Kane marschierte mit einer Hand am Ohrstecker seines Funkgeräts und lauschte einem Bericht. Vor zehn Minuten war eine Abteilung von zwanzig Soldaten aufgebrochen. »Roger. Halt machen und weitere Befehle abwarten.« Er ließ die Hand sinken und beugte sich zu Cassandra. »Das Team hat den Rand des Dorfes erreicht.«
»Sie sollen das Gelände einkreisen. Das Dorf und die Ruinen. Sollen sich an Stellen postieren, wo sie ein gutes Sicht- und Schussfeld haben. Ich will, dass nichts und niemand von dort wegkommt.«
»Aye, Captain.« Er gab die Befehle über sein Kehlkopfmikro weiter.
Sie gingen bis zum Ende der Reihe, wo die sechs Pritschenwagen mit den Helikopterschlitten standen. Die Hubschrauber waren mit Planen abgedeckt und mit Gurten fest in ihren Transportvorrichtungen verankert. Auf den beiden letzten Lastwagen waren Männer damit beschäftigt, die Haltegurte der Hubschrauber zu lösen. Eine Plane wurde vom Wind erfasst und wehte wie ein geblähtes Segel davon.
Cassandra betrachtete es mit missmutigem Blick.
»Das sind Ihre beiden besten Piloten?«, fragte Cassandra, als Kane den Funkspruch beendet hatte.
»Das sollten die Mistkerle besser sein«, entgegnete Kane mit Blick auf den Sturm.

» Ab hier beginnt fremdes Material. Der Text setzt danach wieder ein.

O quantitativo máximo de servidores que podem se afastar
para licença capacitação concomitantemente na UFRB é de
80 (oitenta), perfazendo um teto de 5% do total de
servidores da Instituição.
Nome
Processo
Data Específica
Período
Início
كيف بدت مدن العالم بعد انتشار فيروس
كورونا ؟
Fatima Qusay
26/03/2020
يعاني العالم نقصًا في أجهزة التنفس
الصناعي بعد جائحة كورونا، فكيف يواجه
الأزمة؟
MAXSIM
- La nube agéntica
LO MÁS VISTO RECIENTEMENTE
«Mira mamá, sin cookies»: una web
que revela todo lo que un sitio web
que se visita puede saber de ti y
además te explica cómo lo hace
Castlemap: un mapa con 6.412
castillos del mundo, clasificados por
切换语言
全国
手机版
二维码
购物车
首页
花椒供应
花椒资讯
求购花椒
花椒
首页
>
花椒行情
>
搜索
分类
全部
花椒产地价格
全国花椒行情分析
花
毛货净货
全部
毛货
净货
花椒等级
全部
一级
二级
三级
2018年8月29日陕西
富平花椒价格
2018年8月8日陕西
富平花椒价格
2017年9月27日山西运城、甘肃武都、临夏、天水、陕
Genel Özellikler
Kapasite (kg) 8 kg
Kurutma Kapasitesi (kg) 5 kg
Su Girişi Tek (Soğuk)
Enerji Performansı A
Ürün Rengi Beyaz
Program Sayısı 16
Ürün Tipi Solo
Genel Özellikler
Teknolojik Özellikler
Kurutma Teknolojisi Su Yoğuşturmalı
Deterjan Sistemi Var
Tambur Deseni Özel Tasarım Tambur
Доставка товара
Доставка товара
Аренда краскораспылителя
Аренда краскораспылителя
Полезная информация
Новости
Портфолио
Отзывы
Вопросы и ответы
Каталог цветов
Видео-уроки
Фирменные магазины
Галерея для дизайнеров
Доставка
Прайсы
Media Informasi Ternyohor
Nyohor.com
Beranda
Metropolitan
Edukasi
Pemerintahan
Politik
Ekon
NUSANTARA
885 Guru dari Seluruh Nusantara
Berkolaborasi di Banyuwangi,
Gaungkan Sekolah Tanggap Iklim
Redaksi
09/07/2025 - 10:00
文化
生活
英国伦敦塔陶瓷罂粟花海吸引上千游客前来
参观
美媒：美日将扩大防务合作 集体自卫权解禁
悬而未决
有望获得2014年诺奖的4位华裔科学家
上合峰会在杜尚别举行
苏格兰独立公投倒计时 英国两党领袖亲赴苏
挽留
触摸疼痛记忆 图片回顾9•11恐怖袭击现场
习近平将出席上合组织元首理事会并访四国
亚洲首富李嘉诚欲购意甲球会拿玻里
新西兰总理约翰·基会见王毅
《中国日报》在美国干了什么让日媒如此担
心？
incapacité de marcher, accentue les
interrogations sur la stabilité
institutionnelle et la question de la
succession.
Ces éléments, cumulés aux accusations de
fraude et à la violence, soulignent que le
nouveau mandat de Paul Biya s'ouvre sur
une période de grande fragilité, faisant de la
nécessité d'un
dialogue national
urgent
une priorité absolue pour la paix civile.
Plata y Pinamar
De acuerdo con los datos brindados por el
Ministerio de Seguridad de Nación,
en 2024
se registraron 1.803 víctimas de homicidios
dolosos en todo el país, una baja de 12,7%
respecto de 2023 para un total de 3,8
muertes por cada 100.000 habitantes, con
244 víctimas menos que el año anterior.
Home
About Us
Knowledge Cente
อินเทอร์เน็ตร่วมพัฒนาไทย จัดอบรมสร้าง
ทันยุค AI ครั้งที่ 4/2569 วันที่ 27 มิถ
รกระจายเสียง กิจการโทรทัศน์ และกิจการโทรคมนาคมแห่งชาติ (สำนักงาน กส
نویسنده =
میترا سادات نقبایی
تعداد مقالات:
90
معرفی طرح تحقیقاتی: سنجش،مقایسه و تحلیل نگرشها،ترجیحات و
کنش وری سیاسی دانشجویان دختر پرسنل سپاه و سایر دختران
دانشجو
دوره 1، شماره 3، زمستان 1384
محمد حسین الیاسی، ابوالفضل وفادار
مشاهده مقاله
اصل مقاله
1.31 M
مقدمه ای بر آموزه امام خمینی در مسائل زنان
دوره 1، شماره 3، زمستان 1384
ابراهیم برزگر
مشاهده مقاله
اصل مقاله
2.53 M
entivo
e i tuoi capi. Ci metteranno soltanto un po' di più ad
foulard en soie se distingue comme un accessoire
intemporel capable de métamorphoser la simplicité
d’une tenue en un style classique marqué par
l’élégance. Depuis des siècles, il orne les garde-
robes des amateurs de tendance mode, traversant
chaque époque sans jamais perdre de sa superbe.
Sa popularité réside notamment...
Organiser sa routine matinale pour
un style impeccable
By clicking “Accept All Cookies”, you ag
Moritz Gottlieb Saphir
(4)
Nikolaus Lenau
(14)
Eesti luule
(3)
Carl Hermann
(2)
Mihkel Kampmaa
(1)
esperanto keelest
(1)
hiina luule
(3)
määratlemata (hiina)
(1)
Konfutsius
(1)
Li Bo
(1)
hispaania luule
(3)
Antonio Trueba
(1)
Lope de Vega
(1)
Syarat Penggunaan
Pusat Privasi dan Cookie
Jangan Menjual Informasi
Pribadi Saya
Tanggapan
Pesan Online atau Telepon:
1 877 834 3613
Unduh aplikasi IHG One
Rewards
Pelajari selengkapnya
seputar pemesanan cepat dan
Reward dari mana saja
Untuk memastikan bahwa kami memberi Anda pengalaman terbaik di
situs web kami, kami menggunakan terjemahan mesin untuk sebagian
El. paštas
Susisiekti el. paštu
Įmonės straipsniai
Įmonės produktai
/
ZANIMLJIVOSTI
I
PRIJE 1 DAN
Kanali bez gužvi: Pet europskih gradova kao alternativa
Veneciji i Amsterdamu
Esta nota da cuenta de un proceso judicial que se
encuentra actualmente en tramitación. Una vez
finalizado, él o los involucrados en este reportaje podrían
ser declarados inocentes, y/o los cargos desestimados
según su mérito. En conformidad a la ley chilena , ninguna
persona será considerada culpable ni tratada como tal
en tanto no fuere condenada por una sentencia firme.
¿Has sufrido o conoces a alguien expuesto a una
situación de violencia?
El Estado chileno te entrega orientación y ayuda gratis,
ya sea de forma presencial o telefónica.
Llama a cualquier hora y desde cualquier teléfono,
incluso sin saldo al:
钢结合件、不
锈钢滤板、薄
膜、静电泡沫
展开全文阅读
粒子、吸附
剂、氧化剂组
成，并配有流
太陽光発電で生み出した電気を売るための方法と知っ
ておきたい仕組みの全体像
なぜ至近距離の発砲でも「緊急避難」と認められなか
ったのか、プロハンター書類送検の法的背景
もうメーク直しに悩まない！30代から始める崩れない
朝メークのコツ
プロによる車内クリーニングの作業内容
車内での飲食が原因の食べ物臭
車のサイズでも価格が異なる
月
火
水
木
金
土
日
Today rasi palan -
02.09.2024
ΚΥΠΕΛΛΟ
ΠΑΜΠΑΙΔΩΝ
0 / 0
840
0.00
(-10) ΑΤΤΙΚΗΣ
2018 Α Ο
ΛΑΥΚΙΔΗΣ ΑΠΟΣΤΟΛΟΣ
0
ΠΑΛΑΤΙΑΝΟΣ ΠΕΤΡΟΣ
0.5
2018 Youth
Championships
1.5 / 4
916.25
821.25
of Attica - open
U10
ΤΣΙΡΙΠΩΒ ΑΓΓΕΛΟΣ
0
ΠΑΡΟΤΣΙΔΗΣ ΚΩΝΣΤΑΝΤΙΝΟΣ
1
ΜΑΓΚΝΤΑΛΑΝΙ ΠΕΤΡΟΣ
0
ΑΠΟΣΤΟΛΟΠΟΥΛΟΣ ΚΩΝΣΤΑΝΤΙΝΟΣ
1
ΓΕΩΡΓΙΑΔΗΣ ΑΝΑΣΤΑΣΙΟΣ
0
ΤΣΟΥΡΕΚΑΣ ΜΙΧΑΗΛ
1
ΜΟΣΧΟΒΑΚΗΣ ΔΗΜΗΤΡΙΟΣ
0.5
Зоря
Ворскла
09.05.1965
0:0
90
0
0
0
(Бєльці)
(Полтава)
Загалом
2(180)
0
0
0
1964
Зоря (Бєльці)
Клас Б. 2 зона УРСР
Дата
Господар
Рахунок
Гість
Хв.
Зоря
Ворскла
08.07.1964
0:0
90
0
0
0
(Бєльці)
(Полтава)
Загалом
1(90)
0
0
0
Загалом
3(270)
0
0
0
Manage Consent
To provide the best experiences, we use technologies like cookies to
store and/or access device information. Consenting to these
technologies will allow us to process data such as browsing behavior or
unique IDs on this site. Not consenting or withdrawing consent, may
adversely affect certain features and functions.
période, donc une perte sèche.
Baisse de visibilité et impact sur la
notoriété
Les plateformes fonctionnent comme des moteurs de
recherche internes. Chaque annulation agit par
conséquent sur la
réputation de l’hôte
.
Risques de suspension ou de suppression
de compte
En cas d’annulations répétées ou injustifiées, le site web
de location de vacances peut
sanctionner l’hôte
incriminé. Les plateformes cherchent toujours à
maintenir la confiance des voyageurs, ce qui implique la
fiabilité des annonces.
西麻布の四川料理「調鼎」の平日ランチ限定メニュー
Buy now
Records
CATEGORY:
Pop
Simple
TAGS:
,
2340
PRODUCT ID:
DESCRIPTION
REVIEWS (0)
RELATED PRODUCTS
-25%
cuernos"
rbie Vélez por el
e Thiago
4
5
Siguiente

Das Leben von Cassandra wie von Kane hing jetzt vom Erfolg dieser Mission ab. Die Niederlage am Grab hatte sie beide in einem schlechten Licht erscheinen lassen. Nun mussten sie sich vor dem Gildenkommando beweisen. Darüber hinaus bemerkte Cassandra jedoch eine gewisse Übellaunigkeit an dem Mann, eine neue Wildheit, weniger Humor, eine tief sitzende Wut. Er war besiegt, verletzt, verstümmelt worden. Kein Mensch tat John Kane so etwas an und lebte lange genug, um davon zu berichten.
Sie erreichten die beiden Transporter.